E mentre questa realtà corruttiva avanza senza controllo nelle case di tutti e negli smartphone dei nostri ragazzi, i “vaghi dami in seta ed in merletti” del salottino radical scatenano mille “battaglie” sull’apprezzamento “sessista” di un allenatore, sulla barzelletta osé di Berlusconi, sull’asterisco alla fine delle parole e su mille altre inutili sciocchezze. Evidentemente sono così casti e puri da non aver mai cliccato su un sito porno, senza assistere alla degradazione di quei corpi femminili.

Se è vero che le “attrici” si prestano volontariamente, chissà se i nostri benpensanti si sono chiesti che  idea della sessualità si possa produrre nella mente di un ragazzo. In Nuova Zelanda se ne sono accorti e il governo ha lanciato una campagna, “Keep it real”, per proteggere i ragazzini da questi contenuti. 

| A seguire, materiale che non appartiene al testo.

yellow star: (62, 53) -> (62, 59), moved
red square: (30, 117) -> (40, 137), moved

Per quanto i grandi network della pornografia si mantengano entro i limiti della legge, come si fa a prevedere dove porterà, nei loro utenti, il meccanismo comprovato dell’assuefazione? Quando le combinazioni legali sono esaurite? Alcuni cosa potrebbero mettersi a cercare? Quante sono statisticamente le persone le cui parafilie nascoste potrebbero essere slatentizzate da questa macrodiffusione di pornografia gratis e superaccessibile?

Restiamo ai fatti: mentre case automobilistiche, di moda e festival cinematografici mostrano nelle loro reclame bambini seminudi in pose provocanti, il rapporto 2019 dell’associazione “Meter” denuncia il raddoppio in un anno del materiale pedopornografico segnalato (da 3 a 7 milioni di foto). L’aumento pauroso di questa parafilia (non è un “orientamento sessuale” come alcuni vogliono farci credere) è forse in parte collegata anche alla sparizione di minori, decuplicata in Italia negli ultimi in 10 anni.

Di metà luglio l’arresto di alcuni minorenni che trafficavano con video di neonati (!) torturati, stuprati e uccisi a pagamento sul deep web. Eppure, i media non approfondiscono le ragioni di questi inimmaginabili orrori e la politica se ne infischia. Forse è vero, allora, che il porno fa diventare ciechi.